**The task**
Reproduce every row below word for word, keeping each line break where it falls.

**Recorded information**
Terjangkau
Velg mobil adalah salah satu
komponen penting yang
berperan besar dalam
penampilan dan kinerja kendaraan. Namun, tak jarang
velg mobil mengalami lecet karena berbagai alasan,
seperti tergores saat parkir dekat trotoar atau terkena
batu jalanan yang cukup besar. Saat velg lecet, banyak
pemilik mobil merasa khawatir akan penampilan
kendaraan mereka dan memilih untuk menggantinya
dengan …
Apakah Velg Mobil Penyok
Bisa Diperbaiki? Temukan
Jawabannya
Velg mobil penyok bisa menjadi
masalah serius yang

**Answer to this task**
Terjangkau
Velg mobil adalah salah satu
komponen penting yang
berperan besar dalam
penampilan dan kinerja kendaraan. Namun, tak jarang
velg mobil mengalami lecet karena berbagai alasan,
seperti tergores saat parkir dekat trotoar atau terkena
batu jalanan yang cukup besar. Saat velg lecet, banyak
pemilik mobil merasa khawatir akan penampilan
kendaraan mereka dan memilih untuk menggantinya
dengan …
Apakah Velg Mobil Penyok
Bisa Diperbaiki? Temukan
Jawabannya
Velg mobil penyok bisa menjadi
masalah serius yang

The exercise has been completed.